The “Dad Bod” Beer Mile Hash – 7/6/25
For the handful of you that are on the edge of your seats asking yourself “Cock Lobster, how did the beer mile end?? Did you win? You’ve always been my favorite hasher and if you were into dudes we could go live our best life in Puerta Vallarta. I’ll be Gopher and you can be Captain Steubing” to which I would reply, first off, calm down Cakehole, but never say never. Memories are already hazy but the wearer of the crown for three years running is Heavy Load!! Huzzah!! All hail his lack of a gag reflex!!
Here’s how we think the race shook out.
1) Heavy Load
2) Ring Around the Russell (He drank Heineken zero, but due to heavy carbonization it was allowed)

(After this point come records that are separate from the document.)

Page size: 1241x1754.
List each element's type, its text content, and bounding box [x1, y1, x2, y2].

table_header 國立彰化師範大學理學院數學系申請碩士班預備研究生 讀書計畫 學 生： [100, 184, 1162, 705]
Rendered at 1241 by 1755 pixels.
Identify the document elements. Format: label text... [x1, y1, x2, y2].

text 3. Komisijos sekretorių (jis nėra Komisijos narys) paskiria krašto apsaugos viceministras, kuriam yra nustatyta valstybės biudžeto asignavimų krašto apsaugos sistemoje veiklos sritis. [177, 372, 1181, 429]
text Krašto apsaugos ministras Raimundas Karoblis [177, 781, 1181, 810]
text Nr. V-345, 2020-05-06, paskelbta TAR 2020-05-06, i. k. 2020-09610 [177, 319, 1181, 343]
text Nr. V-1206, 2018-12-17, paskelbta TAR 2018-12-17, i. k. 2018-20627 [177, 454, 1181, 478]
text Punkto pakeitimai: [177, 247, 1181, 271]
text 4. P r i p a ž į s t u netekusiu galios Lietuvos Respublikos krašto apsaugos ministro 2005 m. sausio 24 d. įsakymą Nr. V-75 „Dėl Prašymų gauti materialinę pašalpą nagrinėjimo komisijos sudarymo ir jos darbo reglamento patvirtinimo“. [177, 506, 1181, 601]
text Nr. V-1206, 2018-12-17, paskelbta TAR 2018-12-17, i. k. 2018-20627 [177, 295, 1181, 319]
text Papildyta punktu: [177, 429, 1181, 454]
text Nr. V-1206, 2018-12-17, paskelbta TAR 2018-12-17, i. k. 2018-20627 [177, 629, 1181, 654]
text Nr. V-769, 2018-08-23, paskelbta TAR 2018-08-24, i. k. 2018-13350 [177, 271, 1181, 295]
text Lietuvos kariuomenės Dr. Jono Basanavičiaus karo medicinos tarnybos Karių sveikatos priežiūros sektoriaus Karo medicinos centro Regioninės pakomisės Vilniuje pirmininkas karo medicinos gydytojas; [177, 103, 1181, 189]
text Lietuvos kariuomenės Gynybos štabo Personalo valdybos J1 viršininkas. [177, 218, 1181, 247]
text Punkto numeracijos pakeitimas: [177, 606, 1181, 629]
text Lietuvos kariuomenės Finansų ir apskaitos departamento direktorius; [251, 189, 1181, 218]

3) Six O’Cock (Basically replacing Diaper Rash in beer miler skill and apparel)
4) Cock Lobstah
5) Pliable Wood
6) Tranny Head (Drinking Mike’s Hard lemonade — I do not think he would recommend it.)
7) Ass Islander
8) Internal Cock — Last in time, but not in the hearts of the people. Choked down his final beer, choked down a raisin and a walnut from his breakfast before it became a penalty, and was run in by his incredibly sportsmanlike competitors. Kudos to him and AI, who have now notched their first, but hopefully not last beer mile. Applause!! Applause!! Vociferous Applause!!. Please see attached file. I don’t think it’s a virus.